Hem de hakaik-i tarihiyedendir ki: Bir şahıs çok fenlerde meleke sahibi ve mütehassıs olamaz. Ancak ferid bir adam, dört veya beş fenlerde mütehassıs olabilir. Umuma el atmak, umumu terk etmek demektir. Bir fende meleke, o fennin suret-i hakikiyesidir. Onunla temessül etmek gerektir.
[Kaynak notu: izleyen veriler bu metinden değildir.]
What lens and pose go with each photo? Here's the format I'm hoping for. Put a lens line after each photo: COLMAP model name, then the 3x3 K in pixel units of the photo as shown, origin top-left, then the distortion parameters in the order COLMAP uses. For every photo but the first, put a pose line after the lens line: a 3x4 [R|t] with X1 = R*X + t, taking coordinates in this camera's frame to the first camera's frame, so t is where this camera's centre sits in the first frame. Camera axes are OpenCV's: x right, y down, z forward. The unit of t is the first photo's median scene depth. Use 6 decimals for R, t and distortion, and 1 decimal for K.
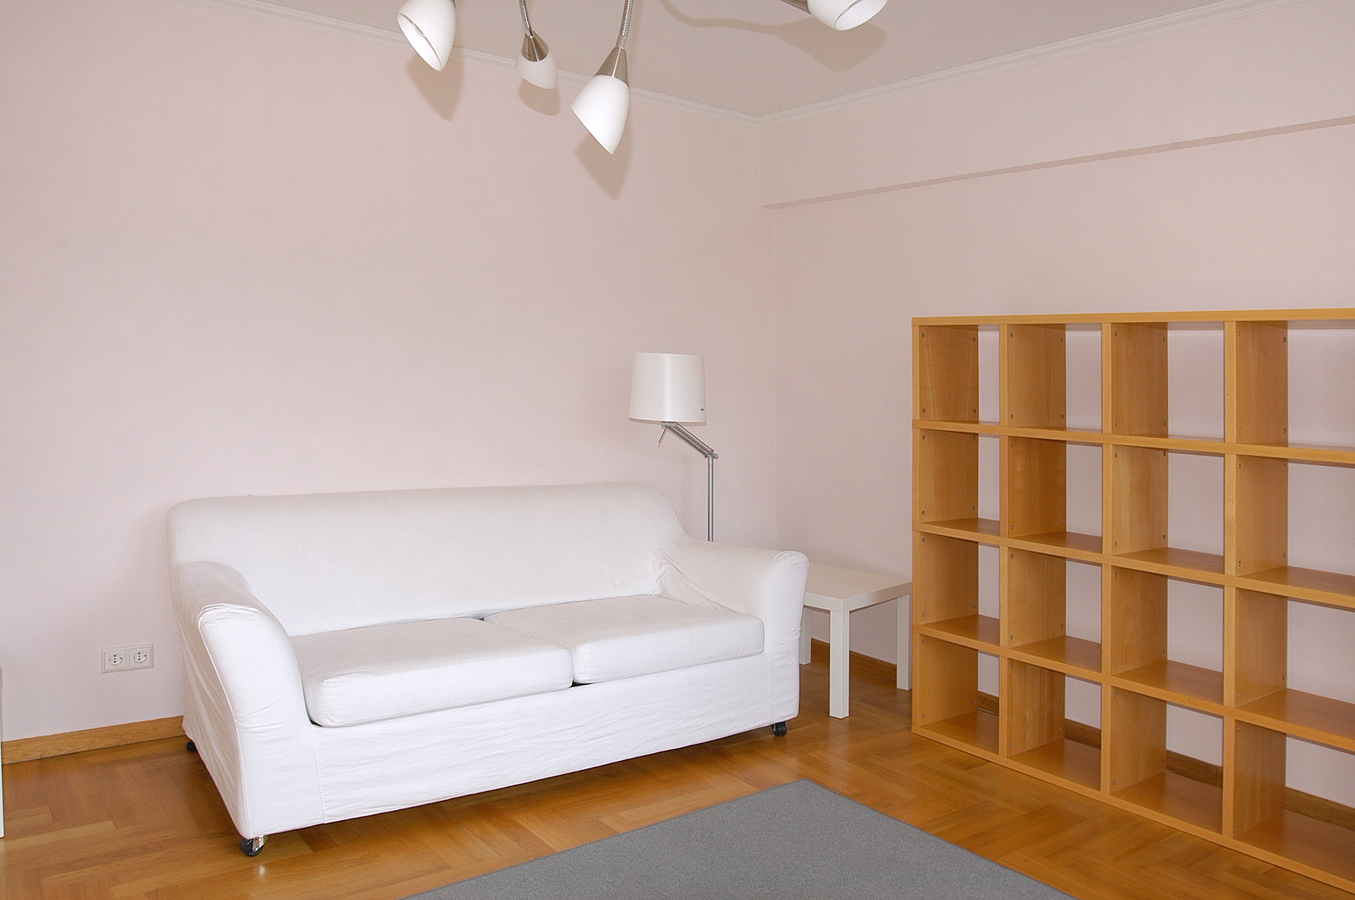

Zira bir fende mütehassıs ve malûmat-ı sairesini mütemmime ve medet verici etmezse, malûmat-ı perişanından bir suret-i acîbe temessül edecektir.

Tenvir için bir lâtife-i faraziyedir:

Nasıl ki, başka âlemden bu küreye gelen tasvirci bir nakkaş farz olunsa: Halbuki, ne insanı ve ne insanın gayrısı, tam suretini görmemiş; belki herbirisinden bazı âzasını görmekle insanın tasviri veyahut gördüğü eşyanın umumundan bir sureti tasvir etmek isterse; meselâ, insandan gördüğü bir el, bir ayak, bir göz, bir kulak, yarı yüz ve burun ve amame gibi şeylerin terkibiyle bir insanın timsali, yahut nazarına tesadüf eden atın kuyruğu, devenin boynunu, insanın yüzünü, arslanın başı bir hayvanın sureti yapsa; nasıl ki imtizaçsızlıkla kabil-i hayat olmadığı için şeriat-ı hayat böyle ucubelere müsait değildir diyecekler ve nakkaşı müttehem edecekler. Şimdi bu kaide, fenlerde aynen cereyan eder. Çaresi odur ki: Bir fenni esas tutup sair malûmatını avzen ve zenav gibi yapmaktır.

Hem de âdât-ı müstemirredendir ki, kitab-ı vahidde ulûm-u kesire tezahüm eder. Zira ulûm birbirini intaç ve birbirinin elini tutmakla teânuk ve tecavüb ettiklerinden, o derecede iştibak hasıl olur ki, bir fende telif olunan bir kitapta, o fennin mesaili, o kitabın muhteviyatına nispeti, ancak zekâtı çıkabilir. Bu sırdan gaflet iledir ki, bir şeriat veya bir tefsir kitabında istitraden derc olunmuş bir meseleyi gören bir zahirperest veya mugalâtacı bir adam der ki: "Şeriat ve tefsir böyle der." Eğer dost olsa diyecek: "Bunu kabul etmeyen Müslüman değildir."